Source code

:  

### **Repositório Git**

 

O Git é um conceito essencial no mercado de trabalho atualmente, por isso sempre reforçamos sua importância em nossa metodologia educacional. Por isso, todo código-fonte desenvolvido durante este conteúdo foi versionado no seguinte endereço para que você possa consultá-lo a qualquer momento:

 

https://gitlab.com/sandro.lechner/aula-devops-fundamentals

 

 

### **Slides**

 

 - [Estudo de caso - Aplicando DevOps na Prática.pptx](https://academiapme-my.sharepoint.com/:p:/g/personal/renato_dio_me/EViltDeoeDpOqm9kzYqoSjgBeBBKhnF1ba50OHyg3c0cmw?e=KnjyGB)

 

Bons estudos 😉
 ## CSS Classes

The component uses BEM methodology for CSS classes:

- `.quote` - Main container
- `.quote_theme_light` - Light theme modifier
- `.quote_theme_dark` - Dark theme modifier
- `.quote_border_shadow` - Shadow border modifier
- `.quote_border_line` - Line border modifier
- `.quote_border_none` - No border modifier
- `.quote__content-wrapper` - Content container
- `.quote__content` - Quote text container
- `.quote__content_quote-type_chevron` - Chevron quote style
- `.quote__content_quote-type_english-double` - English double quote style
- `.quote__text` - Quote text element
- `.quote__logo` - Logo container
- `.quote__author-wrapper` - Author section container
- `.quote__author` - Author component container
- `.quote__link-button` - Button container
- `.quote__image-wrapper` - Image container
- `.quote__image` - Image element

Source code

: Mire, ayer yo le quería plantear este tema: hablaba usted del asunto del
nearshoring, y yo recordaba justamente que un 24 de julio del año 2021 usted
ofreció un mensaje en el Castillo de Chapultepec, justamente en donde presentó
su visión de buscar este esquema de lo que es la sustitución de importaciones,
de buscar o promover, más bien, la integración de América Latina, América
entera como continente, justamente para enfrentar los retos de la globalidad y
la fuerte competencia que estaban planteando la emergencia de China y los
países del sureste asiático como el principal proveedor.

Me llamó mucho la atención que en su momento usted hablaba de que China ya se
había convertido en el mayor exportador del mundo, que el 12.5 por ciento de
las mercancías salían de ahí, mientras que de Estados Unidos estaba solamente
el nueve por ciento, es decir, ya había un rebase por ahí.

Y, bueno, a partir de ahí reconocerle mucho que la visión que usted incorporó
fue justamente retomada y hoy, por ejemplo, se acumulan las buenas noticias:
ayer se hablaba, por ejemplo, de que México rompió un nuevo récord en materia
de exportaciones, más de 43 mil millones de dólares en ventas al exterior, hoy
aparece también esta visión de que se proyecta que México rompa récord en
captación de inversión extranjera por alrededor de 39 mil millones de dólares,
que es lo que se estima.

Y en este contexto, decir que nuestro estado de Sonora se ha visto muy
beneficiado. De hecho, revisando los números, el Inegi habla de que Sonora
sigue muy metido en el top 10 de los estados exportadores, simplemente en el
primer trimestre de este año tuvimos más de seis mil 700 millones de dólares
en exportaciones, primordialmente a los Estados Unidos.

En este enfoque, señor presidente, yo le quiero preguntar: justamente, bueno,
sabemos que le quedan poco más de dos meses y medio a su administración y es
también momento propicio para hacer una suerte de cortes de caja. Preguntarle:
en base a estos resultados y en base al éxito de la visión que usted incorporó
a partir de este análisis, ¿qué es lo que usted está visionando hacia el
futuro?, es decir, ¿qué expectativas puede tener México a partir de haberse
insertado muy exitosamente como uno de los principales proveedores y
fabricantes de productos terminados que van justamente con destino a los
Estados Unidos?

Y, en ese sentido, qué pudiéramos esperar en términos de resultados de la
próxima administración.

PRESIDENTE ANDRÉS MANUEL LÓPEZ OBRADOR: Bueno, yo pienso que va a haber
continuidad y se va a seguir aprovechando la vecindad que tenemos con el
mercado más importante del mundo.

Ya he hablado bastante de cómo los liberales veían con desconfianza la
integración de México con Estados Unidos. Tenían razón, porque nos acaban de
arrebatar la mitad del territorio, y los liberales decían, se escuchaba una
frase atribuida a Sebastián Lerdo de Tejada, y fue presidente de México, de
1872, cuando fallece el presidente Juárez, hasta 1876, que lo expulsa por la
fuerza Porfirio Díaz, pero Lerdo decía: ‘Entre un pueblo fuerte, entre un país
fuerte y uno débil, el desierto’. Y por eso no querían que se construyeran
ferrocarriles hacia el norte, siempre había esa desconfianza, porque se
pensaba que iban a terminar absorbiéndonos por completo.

----

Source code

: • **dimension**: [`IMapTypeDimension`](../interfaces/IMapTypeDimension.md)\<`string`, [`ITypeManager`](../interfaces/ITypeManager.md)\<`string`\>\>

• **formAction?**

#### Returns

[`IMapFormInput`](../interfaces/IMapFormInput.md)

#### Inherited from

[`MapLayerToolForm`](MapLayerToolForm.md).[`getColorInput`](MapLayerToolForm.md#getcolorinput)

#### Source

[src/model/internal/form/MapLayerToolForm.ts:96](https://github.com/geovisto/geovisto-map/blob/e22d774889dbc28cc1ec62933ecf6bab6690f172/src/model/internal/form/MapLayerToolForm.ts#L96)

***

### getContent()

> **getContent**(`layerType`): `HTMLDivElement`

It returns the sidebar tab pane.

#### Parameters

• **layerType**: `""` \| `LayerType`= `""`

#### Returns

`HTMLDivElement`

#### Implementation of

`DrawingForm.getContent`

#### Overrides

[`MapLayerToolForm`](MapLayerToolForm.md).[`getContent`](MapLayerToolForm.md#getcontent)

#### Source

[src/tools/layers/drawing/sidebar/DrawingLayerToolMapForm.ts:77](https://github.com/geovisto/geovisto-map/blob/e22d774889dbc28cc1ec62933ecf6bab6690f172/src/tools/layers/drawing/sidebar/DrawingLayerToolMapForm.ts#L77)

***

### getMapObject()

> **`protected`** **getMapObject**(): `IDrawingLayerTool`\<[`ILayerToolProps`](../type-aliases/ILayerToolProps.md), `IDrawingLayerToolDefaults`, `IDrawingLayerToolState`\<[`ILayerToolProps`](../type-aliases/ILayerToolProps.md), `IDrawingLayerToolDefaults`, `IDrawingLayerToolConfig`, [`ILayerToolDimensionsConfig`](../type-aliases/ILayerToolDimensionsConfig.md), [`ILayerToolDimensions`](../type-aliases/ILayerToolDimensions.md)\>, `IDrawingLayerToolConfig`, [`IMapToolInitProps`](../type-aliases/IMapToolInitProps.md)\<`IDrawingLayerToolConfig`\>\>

----

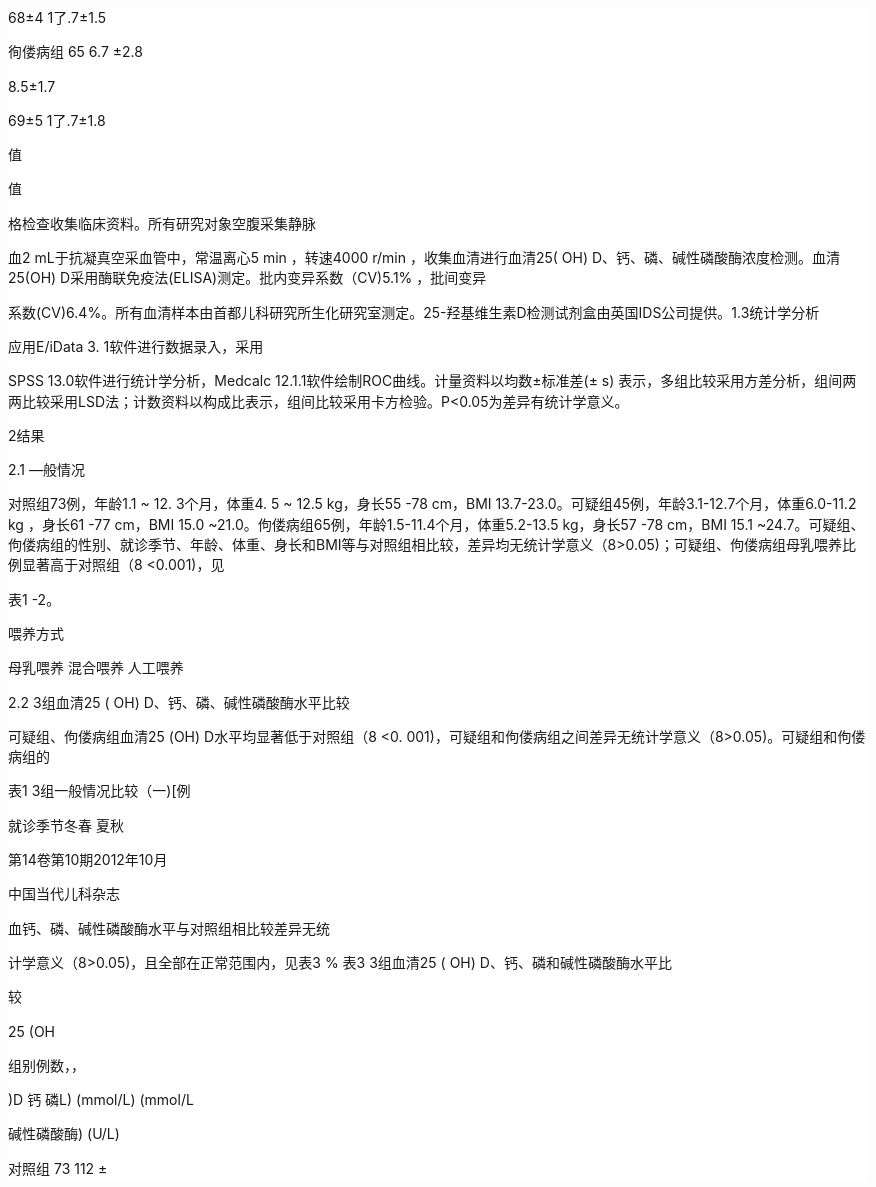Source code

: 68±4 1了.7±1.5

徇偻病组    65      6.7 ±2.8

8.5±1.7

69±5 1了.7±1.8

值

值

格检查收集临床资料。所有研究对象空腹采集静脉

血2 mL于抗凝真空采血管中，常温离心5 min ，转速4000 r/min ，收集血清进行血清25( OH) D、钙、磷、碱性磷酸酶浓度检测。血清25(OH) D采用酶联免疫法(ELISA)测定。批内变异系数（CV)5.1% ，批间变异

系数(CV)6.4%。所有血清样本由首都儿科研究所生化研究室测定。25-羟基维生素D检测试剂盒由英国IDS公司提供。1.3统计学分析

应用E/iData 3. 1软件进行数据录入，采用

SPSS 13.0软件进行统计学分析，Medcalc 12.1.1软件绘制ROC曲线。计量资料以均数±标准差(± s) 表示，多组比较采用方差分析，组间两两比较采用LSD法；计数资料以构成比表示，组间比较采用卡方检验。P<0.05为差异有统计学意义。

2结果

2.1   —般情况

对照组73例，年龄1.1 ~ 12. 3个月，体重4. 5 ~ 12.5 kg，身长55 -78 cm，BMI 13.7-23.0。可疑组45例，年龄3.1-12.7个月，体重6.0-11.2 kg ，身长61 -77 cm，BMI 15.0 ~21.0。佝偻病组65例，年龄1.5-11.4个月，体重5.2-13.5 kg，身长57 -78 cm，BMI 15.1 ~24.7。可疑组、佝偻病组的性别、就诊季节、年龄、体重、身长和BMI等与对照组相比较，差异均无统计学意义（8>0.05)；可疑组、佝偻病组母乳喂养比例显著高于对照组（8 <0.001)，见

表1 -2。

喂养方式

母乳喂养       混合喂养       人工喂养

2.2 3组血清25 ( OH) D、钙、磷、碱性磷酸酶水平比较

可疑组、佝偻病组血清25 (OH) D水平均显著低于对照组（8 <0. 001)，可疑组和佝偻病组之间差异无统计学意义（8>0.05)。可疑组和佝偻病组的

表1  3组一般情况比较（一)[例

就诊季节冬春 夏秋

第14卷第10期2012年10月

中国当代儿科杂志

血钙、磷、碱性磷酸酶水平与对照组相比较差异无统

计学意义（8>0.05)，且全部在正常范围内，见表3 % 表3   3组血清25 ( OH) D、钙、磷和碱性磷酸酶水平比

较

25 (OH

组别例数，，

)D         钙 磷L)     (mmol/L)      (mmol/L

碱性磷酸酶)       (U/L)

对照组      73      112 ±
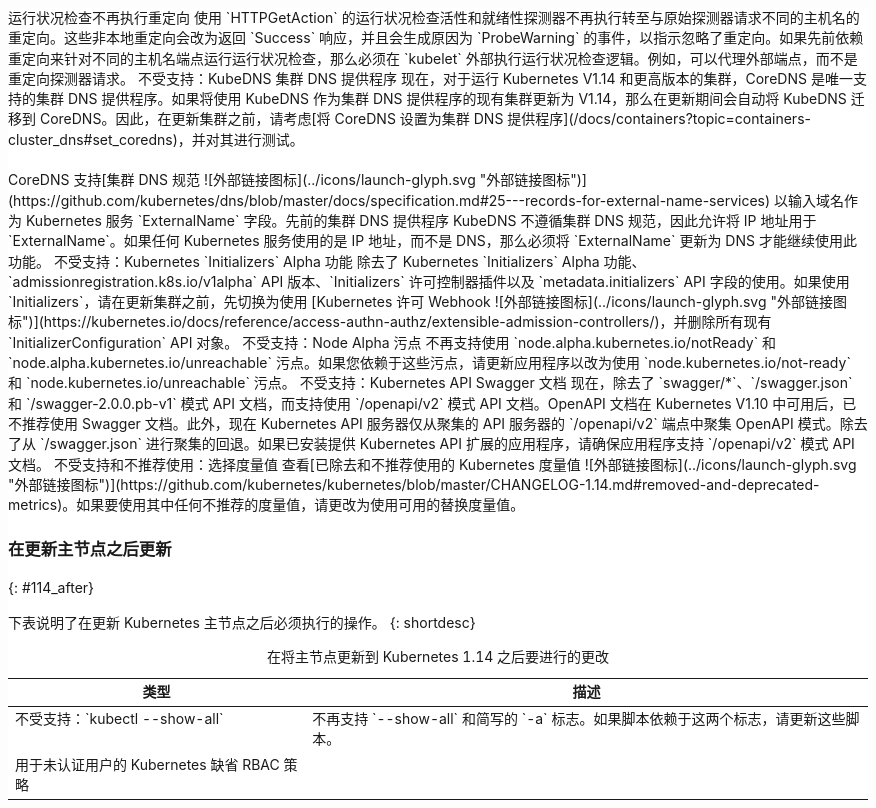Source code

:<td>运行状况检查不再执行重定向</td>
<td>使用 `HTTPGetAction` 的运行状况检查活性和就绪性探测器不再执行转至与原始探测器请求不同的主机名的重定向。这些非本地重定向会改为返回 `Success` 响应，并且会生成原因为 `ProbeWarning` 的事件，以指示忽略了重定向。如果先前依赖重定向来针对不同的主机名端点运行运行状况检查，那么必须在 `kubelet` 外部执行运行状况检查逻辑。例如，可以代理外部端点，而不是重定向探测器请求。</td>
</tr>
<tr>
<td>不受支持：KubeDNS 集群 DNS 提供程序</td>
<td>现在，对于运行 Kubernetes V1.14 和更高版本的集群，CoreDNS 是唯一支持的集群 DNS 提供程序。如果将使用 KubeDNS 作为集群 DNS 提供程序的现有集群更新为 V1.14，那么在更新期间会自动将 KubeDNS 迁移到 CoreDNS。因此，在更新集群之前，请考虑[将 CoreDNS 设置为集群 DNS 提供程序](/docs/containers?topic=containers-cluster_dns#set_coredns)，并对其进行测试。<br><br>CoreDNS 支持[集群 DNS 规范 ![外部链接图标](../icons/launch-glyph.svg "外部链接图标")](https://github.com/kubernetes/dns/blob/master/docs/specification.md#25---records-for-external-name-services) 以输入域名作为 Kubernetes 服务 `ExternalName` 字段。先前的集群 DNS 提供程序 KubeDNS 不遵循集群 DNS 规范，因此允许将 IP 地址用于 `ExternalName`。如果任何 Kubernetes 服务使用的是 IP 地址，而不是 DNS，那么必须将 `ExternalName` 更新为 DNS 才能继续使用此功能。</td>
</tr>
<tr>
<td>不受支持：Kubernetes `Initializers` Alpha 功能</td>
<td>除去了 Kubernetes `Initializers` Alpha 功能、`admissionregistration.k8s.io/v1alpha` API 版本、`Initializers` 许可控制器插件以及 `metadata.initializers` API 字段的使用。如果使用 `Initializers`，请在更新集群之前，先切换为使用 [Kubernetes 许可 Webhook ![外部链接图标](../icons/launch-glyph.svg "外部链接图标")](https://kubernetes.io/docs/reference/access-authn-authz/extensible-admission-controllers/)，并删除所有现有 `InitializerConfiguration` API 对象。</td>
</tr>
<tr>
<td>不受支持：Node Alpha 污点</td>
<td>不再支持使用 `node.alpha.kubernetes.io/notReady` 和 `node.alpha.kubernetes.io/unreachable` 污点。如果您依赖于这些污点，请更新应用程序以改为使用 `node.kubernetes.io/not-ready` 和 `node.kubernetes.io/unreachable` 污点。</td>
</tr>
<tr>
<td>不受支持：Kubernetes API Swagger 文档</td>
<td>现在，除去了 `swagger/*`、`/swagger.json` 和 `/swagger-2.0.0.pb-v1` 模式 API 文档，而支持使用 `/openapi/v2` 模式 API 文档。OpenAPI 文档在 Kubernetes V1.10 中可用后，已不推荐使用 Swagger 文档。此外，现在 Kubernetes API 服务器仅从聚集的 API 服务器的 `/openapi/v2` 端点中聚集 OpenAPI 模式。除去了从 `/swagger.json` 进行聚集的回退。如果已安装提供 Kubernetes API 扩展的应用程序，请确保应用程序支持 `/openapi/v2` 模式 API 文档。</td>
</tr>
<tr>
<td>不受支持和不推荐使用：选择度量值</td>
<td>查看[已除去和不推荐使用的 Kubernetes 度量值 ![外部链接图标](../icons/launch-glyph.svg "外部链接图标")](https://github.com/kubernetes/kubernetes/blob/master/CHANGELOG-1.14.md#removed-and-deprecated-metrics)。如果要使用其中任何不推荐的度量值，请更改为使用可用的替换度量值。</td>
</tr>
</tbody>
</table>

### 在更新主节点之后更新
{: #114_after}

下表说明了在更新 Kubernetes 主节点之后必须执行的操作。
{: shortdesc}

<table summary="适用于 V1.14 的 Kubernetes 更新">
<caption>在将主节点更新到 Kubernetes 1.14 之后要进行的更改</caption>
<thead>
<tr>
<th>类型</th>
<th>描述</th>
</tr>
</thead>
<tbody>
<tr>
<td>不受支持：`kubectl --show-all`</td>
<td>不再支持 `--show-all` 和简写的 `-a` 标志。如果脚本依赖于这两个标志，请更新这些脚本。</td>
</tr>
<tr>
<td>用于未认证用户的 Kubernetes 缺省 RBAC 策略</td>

----

All that is wanted is a faithful reproduction of the line above with "países del sureste", the line with "Y, bueno, a", and every line in between.

países del sureste asiático como el principal proveedor.

Me llamó mucho la atención que en su momento usted hablaba de que China ya se
había convertido en el mayor exportador del mundo, que el 12.5 por ciento de
las mercancías salían de ahí, mientras que de Estados Unidos estaba solamente
el nueve por ciento, es decir, ya había un rebase por ahí.

Y, bueno, a partir de ahí reconocerle mucho que la visión que usted incorporó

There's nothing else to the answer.